DOCUMENT SEGMENT:

- Opening Delimiter -

When a patient with a ventral hernia (the swelling of tissues, intestines, or organs that works its way through an opening, injury, or surgical incision in a patient’s abdominal wall) undergoes hernia repair surgery, one common method of repair is to place a bioabsorbable mesh hernia patch over that opening. This causes the patient’s natural tissues to absorb the hernia mesh and become stronger .
These bioabsorbable patches succeed. Bioabsorbable mesh procedures are safe and have a low chance of hernia recurrence. Specifically, the flexible materials in most hernia patches almost guarantees a natural healing process and a minimal amount of discomfort for the patient.
However, Ethicon (part of Johnson & Johnson) has recalled the Physiomesh Composite Mesh hernia patch. Hundreds of patients have reported painful adhesions and other symptoms of hernia mesh migration, shrinkage, and tearing. Mainly, the body’s tissues view the patch as a foreign object. This causes dense, painful adhesions to develop that can force the patch to migrate or tear .
In May 2016, Ethicon voluntary withdrew its Physiomesh products (they refuse to label this a recall). This decision resulted from research showing that Ethicon’s Physiomesh had a much higher-than-average rate of required revision surgery than other mesh products.

- Closing Delimiter -

RECORDS:
- Opening Delimiter -

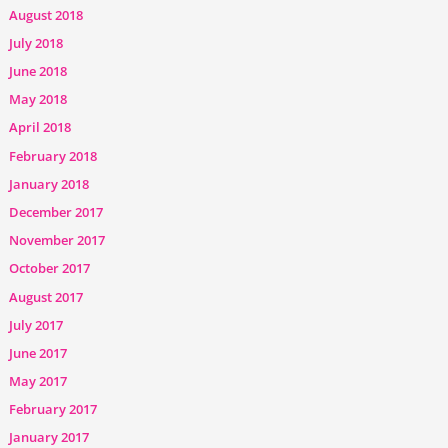
August 2018
July 2018
June 2018
May 2018
April 2018
February 2018
January 2018
December 2017
November 2017
October 2017
August 2017
July 2017
June 2017
May 2017
February 2017
January 2017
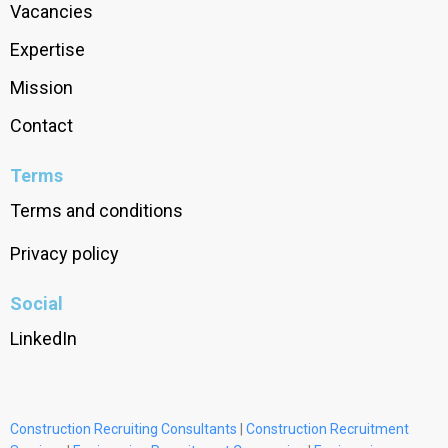
Vacancies
Expertise
Mission
Contact
Terms
Terms and conditions
Privacy policy
Social
LinkedIn
Construction Recruiting Consultants
|
Construction Recruitment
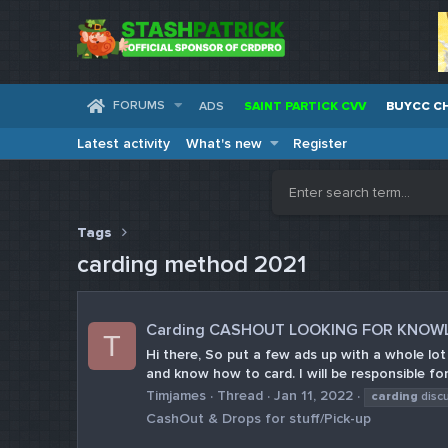
FORUMS
ADS
SAINT PARTICK CVV
BUYCC C
Latest activity
What's new
Register
Tags
carding method 2021
Carding CASHOUT LOOKING FOR KNOW
T
Hi there, So put a few ads up with a whole lo
and know how to card. I will be responsible for
Timjames
Thread
Jan 11, 2022
carding
disc
CashOut & Drops for stuff/Pick-up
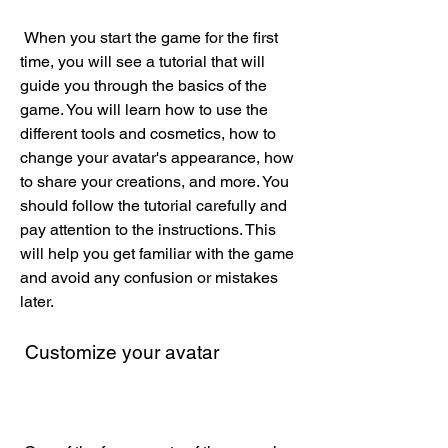
 When you start the game for the first 
time, you will see a tutorial that will 
guide you through the basics of the 
game. You will learn how to use the 
different tools and cosmetics, how to 
change your avatar's appearance, how 
to share your creations, and more. You 
should follow the tutorial carefully and 
pay attention to the instructions. This 
will help you get familiar with the game 
and avoid any confusion or mistakes 
later.
 Customize your avatar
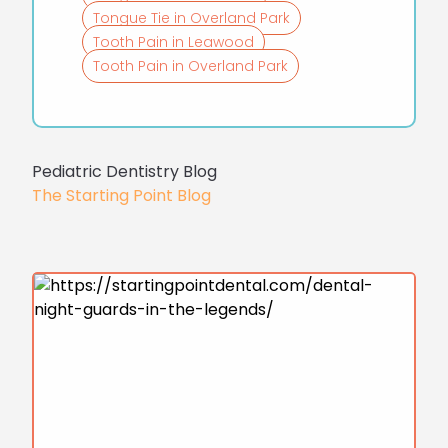
Tongue Tie in Overland Park
Tooth Pain in Leawood
Tooth Pain in Overland Park
Pediatric Dentistry Blog
The Starting Point Blog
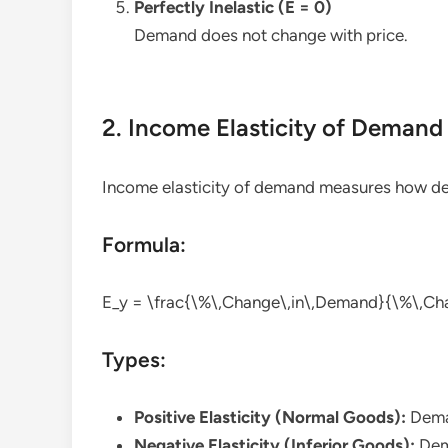
Perfectly Inelastic (E = 0)
Demand does not change with price.
2. Income Elasticity of Demand
Income elasticity of demand measures how 
Formula:
E_y = \frac{\%\,Change\,in\,Demand}{\%\,Ch
Types:
Positive Elasticity (Normal Goods):
Deman
Negative Elasticity (Inferior Goods):
Dem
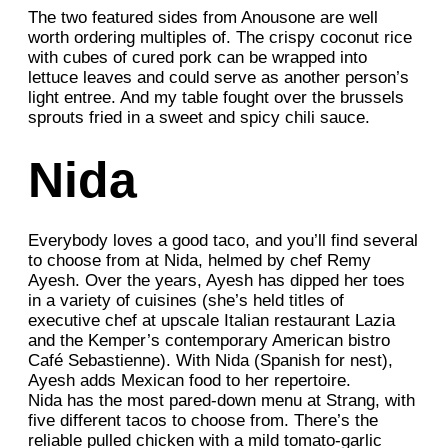
The two featured sides from Anousone are well
worth ordering multiples of. The crispy coconut rice
with cubes of cured pork can be wrapped into
lettuce leaves and could serve as another person’s
light entree. And my table fought over the brussels
sprouts fried in a sweet and spicy chili sauce.
Nida
Everybody loves a good taco, and you’ll find several
to choose from at Nida, helmed by chef Remy
Ayesh. Over the years, Ayesh has dipped her toes
in a variety of cuisines (she’s held titles of
executive chef at upscale Italian restaurant Lazia
and the Kemper’s contemporary American bistro
Café Sebastienne). With Nida (Spanish for nest),
Ayesh adds Mexican food to her repertoire.
Nida has the most pared-down menu at Strang, with
five different tacos to choose from. There’s the
reliable pulled chicken with a mild tomato-garlic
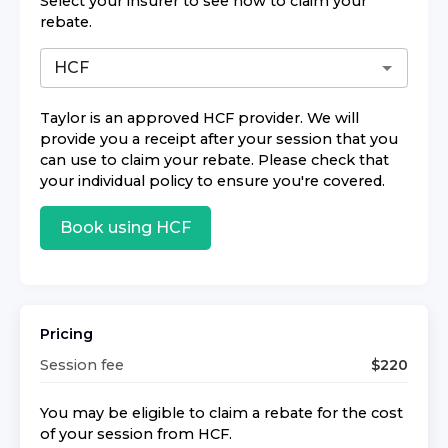
Select your insurer to see how to claim your
rebate.
Taylor
is an approved
HCF
provider. We will
provide you a receipt after your session that you
can use to claim your rebate. Please check that
your individual policy to ensure you're covered.
Book using
HCF
Pricing
Session fee
$
220
You may be eligible to claim a rebate for the cost
of your session from
HCF
.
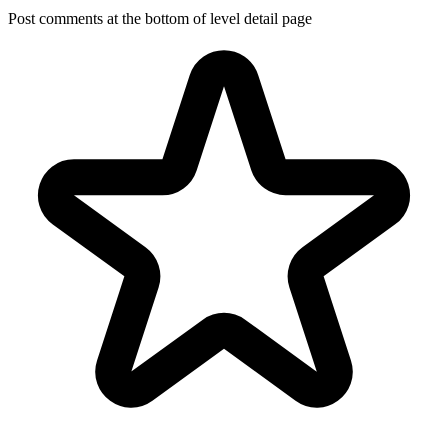
Post comments at the bottom of level detail page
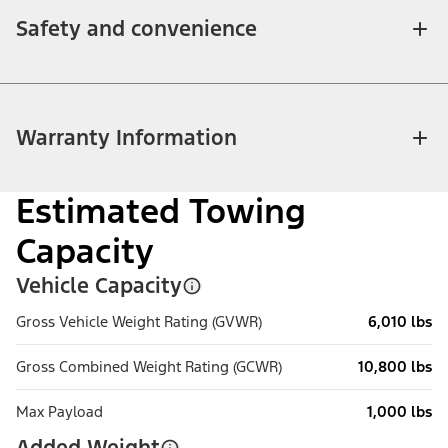
Safety and convenience
Warranty Information
Estimated Towing
Capacity
Vehicle Capacity
Gross Vehicle Weight Rating (GVWR)
6,010 lbs
Gross Combined Weight Rating (GCWR)
10,800 lbs
Max Payload
1,000 lbs
Added Weight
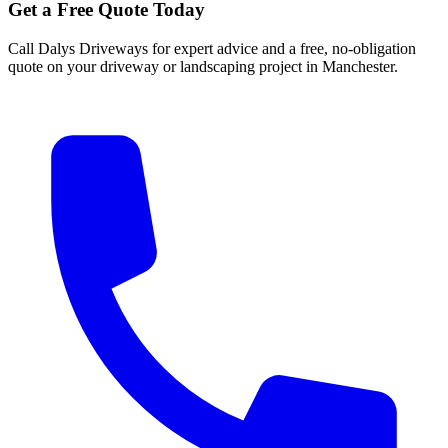
Get a Free Quote Today
Call Dalys Driveways for expert advice and a free, no-obligation
quote on your driveway or landscaping project in Manchester.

- Closing Delimiter -

TASKS:
1. In the hernia mesh passage, in what month and year did Ethicon withdraw its Physiomesh products?
2. For each statement, say whether it agrees with the hernia mesh passage. Answer yes or no, and quote the words that decide it.
(a) Ethicon calls its withdrawal of Physiomesh a recall.
(b) Bioabsorbable mesh procedures have a low chance of hernia recurrence.
(c) Ethicon is part of Johnson & Johnson.
3. Reproduce the part of the hernia mesh passage starting with "These bioabsorbable patches" and going on through "migrate or tear .".

ANSWERS TO THIS EXERCISE:
1. May 2016

2.
(a) No: "they refuse to label this a recall"
(b) Yes: "Bioabsorbable mesh procedures are safe and have a low chance of hernia recurrence."
(c) Yes: "Ethicon (part of Johnson & Johnson)"

3.
These bioabsorbable patches succeed. Bioabsorbable mesh procedures are safe and have a low chance of hernia recurrence. Specifically, the flexible materials in most hernia patches almost guarantees a natural healing process and a minimal amount of discomfort for the patient.
However, Ethicon (part of Johnson & Johnson) has recalled the Physiomesh Composite Mesh hernia patch. Hundreds of patients have reported painful adhesions and other symptoms of hernia mesh migration, shrinkage, and tearing. Mainly, the body’s tissues view the patch as a foreign object. This causes dense, painful adhesions to develop that can force the patch to migrate or tear .